Task directions:
Could you set down every line of text in these records word for word, without including the pictures?

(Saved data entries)
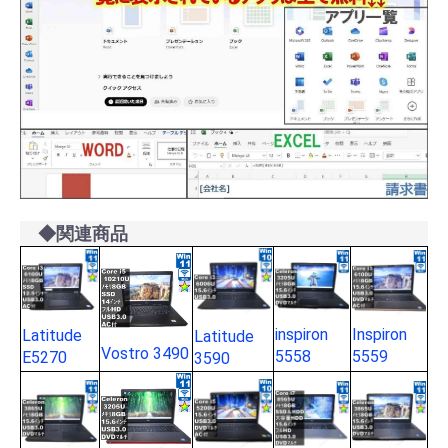
◆関連商品
inspiron
Inspiron
Latitude
Latitude
Vostro 3490
5558
5559
E5270
3590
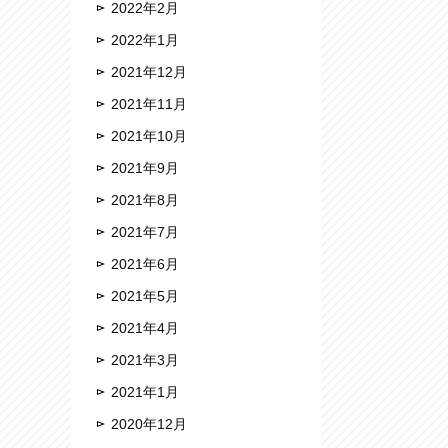
2022年2月
2022年1月
2021年12月
2021年11月
2021年10月
2021年9月
2021年8月
2021年7月
2021年6月
2021年5月
2021年4月
2021年3月
2021年1月
2020年12月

Task response:
◆関連商品
inspiron
Inspiron
Latitude
Latitude
Vostro 3490
5558
5559
E5270
3590
2022年2月
2022年1月
2021年12月
2021年11月
2021年10月
2021年9月
2021年8月
2021年7月
2021年6月
2021年5月
2021年4月
2021年3月
2021年1月
2020年12月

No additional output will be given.